Saving Jury Trials

by Stephen D. Susman

My project to save jury trials was born exactly 15 years ago, at a Saturday morning session of our 40th reunion with Prof. Akhil Amar talking about the Constitution.

Although I began my legal career clerking for Hugo Black, the Supreme Court justice most respectful of juries, and had spent the last 25 years trying business disputes in front of Texas juries, I hadn’t thought a lot about the Constitution or the role of the jury in the founding of this country.  I simply attributed the   decline in jury trials to tort reform and the enormous amounts of money spent by the Business Roundtable to remove Texas from the list of judicial hellholes for corporations.

Prof. Amar changed that.  Ellen and I headed for the bookstore after his talk to buy his book America’s Constitution: A Biography and I quickly began to understand the centrality of the right to trial by jury in our founding documents.  Our founders, according to Prof. Amar, believed that juries were the ultimate protectors of all other constitutional rights.

That started a close friendship with Prof. Amar and eventually lead to the establishment two years ago at NYU School of Law of the Civil Jury Project, of which I am the Executive Director.  It is the only academic center in the country that is devoted exclusively to asking why jury trials are disappearing, whether it matters and if so, what can be done about it.

We currently have over 200 judicial advisors, 65 academic advisors (including Prof. Amar) and 40 jury consultant advisors.  We engage in many types of empirical research, hold conferences around the country, maintain two websites and publish a monthly newsletter entitled JuryMatters.  I personally have criss-crossed the country hosting lunches for federal and state trial judges to find out why they are trying so few cases and to suggest how they can improve the quality of the trials they do conduct.

Here are some of our conclusions thus far:

While non-trial lawyers or judges may not realize it, there is no question that almost all trials are disappearing:  civil jury trials, civil bench trials and criminal jury trials.

Should we care about this, or are jury trials, like powdered wigs, a relic of 18th Century England, the country that gave America’s founding fathers a 700 year tradition of trial by jury but that abandoned them itself, in civil cases, towards the end of the 19th century?

The right to trial by jury was the only right mentioned 5 times in our founding documents, and of all the rights mentioned in the Declaration of Independence, the Constitution and the Bill of Rights, it was the only right guaranteed by the constitutions of every state before the federal Constitution was adopted.  Because the right to trial by jury in civil cases was not contained in the Constitution, 7 of the states that were needed to ratify it, did so only on the condition that there would be a future amendment guaranteeing the right to jury trial in civil cases.

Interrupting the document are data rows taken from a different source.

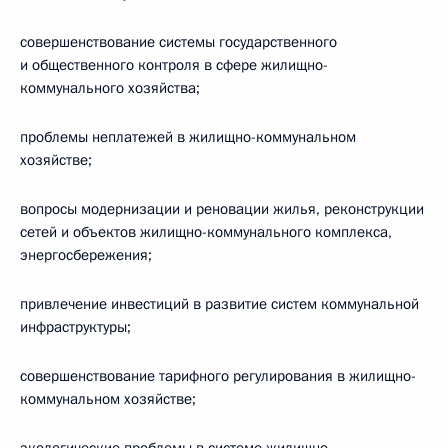
совершенствование системы государственного
и общественного контроля в сфере жилищно-
коммунального хозяйства;
проблемы неплатежей в жилищно-коммунальном
хозяйстве;
вопросы модернизации и реновации жилья, реконструкции
сетей и объектов жилищно-коммунального комплекса,
энергосбережения;
привлечение инвестиций в развитие систем коммунальной
инфраструктуры;
совершенствование тарифного регулирования в жилищно-
коммунальном хозяйстве;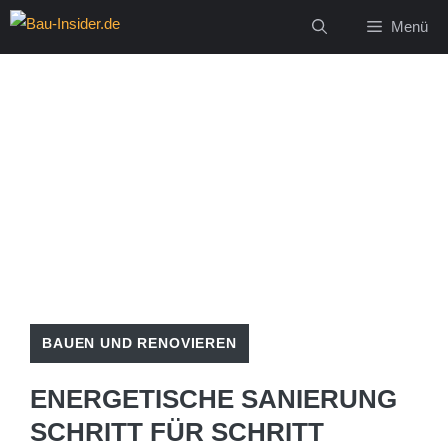
Zum
Menü
Inhalt
springen
BAUEN UND RENOVIEREN
ENERGETISCHE SANIERUNG
SCHRITT FÜR SCHRITT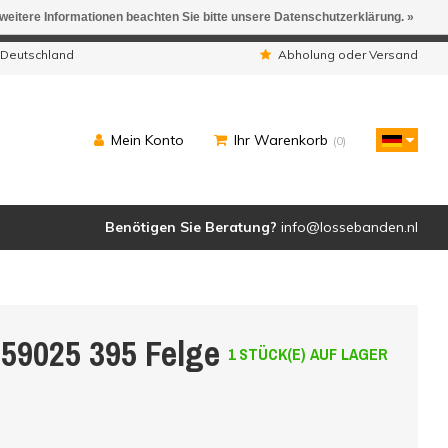
 weitere Informationen beachten Sie bitte unsere Datenschutzerklärung. »
ngen werden geliefert.
 Deutschland
Abholung oder Versand
Mein Konto
Ihr Warenkorb
(0)
Benötigen Sie Beratung?
info@lossebanden.nl
59025 395 Felge
1 STÜCK(E) AUF LAGER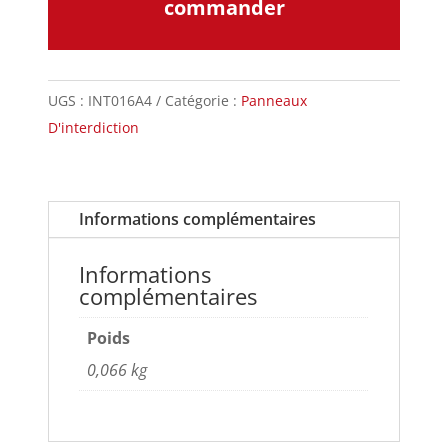
commander
UGS :
INT016A4
Catégorie :
Panneaux
D'interdiction
Informations complémentaires
Informations
complémentaires
Poids
0,066 kg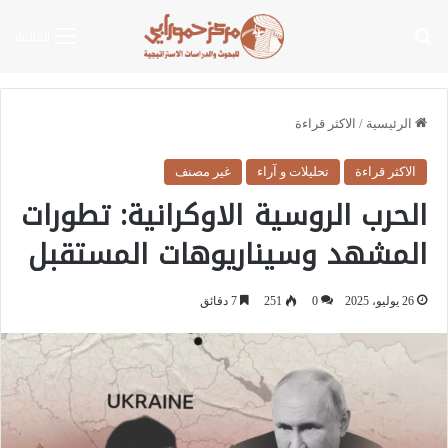
بحث عن
القائمة
الرئيسية
/
الاكثر قراءة
الاكثر قراءة
تحليلات و آراء
غير مصنف
الحرب الروسية الاوكرانية: تطورات
المشهد وسيناريوهات المستقبل
26 يوليو، 2025
0
251
7 دقائق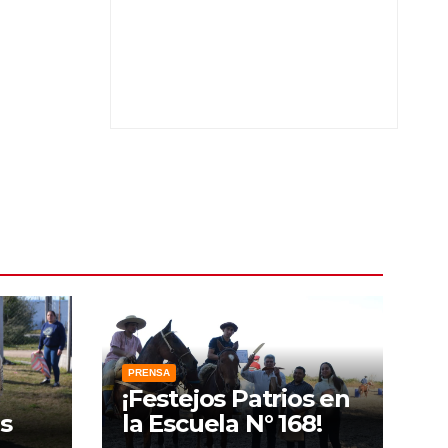
PRENSA
¡Festejos Patrios en
s
la Escuela N° 168!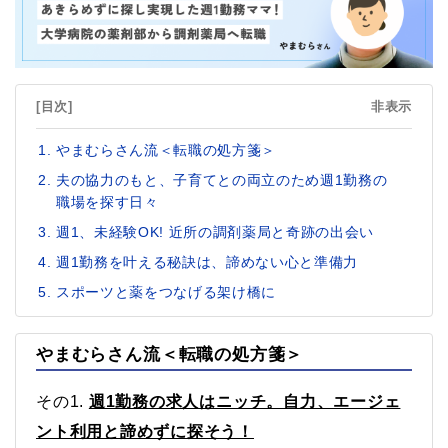
[目次]
非表示
やまむらさん流＜転職の処方箋＞
夫の協力のもと、子育てとの両立のため週1勤務の
職場を探す日々
週1、未経験OK! 近所の調剤薬局と奇跡の出会い
週1勤務を叶える秘訣は、諦めない心と準備力
スポーツと薬をつなげる架け橋に
やまむらさん流＜転職の処方箋＞
その1.
週1勤務の求人はニッチ。自力、エージェ
ント利用と諦めずに探そう！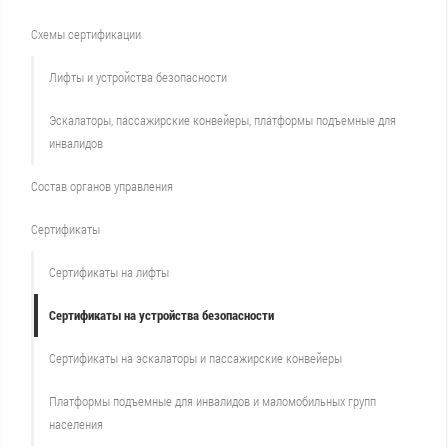
Схемы сертификации
Лифты и устройства безопасности
Эскалаторы, пассажирские конвейеры, платформы подъемные для
инвалидов
Состав органов управления
Сертификаты
Сертификаты на лифты
Сертификаты на устройства безопасности
Сертификаты на эскалаторы и пассажирские конвейеры
Платформы подъемные для инвалидов и маломобильных групп
населения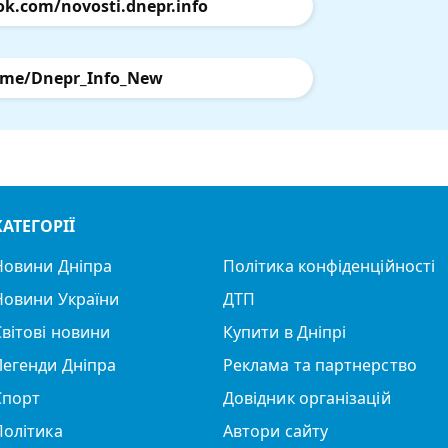
ok.com/novosti.dnepr.info
.me/Dnepr_Info_New
КАТЕГОРІЇ
Новини Дніпра
Політика конфіденційності
Новини України
ДТП
Світові новини
Купити в Дніпрі
Легенди Дніпра
Реклама та партнерство
Спорт
Довідник організацій
Політика
Автори сайту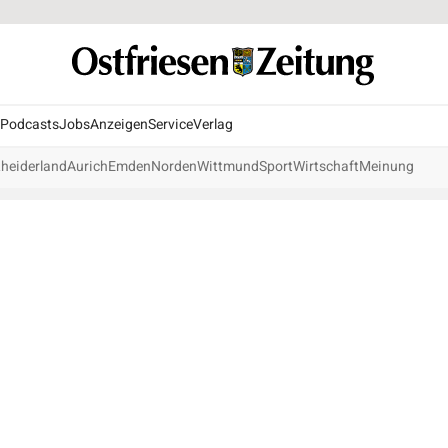
Podcasts
Jobs
Anzeigen
Service
Verlag
heiderland
Aurich
Emden
Norden
Wittmund
Sport
Wirtschaft
Meinung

The civil jury was to be a check on an overreaching federal government and judges appointed by the government.  Unlike judges, it would be difficult to bribe 12 jurors, unknown until the trial begins. And because jurors have nothing to lose by the verdicts they return, they are beholden to no one.

At the time of the 7th Amendment, jurors could decide the law and the facts, and our founders were well aware of the Peter Zenger trial of 1735, where a jury refused to convict a newspaper publisher for defaming the governor of New York.  That result was no anomaly:  during colonial times, there were hundreds of convictions for seditious libel in England but only two in the colonies where grand juries usually refused to indict and, if they did, petit juries refused to convict.

Today, we need the protection of juries as much as they were needed in 1791:

  1. Freedom of the press is still under attack
  2. Our central government gets more and more powerful
  3. The appointment of federal judges has become extremely partisan and both parties try to impose litmus tests that ensure the judge will be biased
  4. Over 90% of the trial judges in this country are state judges who stand for election either to obtain or retain their benches, and all efforts to change that have failed. The empirical research is overwhelming: elected judges are biased in favor of litigants they perceive can help them stay on the bench.
  5. People who serve on juries make better citizens: empirical research shows they are much more likely to vote and be engaged civically.
  6. Finally, empirical research establishes that judges agree with jurors 75% of the time, and judges themselves agree that 12 jurors collectively are more likely than the judge, acting alone, to get it right.

Everyone has a different idea of why dispute resolution is being privatized, but the CJP is focusing on the ones that we can do something about without having to change any laws.

  1. Alerting the public to the phenomenon of the vanishing trial
  2. Reducing the expense of getting to trial and of the trial itself
  3. Improving the quality of trials by using various innovations designed to increase jury comprehension
  4. Encouraging people to want to serve on juries, not avoid jury duty
  5. Training young lawyers to try jury cases
  6. Publicizing the disadvantages of alternative forms of private dispute resolution

Saving jury trials is not a partisan cause.  Unlike other provisions of the Constitution, there is not even a dispute about what the framers’ intended:  the right to trial by jury of civil cases was to be preserved as it existed in 1791.  No one argues that the 7th Amendment is a “living provision”—it is the essence of originalism to preserve a right Americans had at the time the Nation was formed.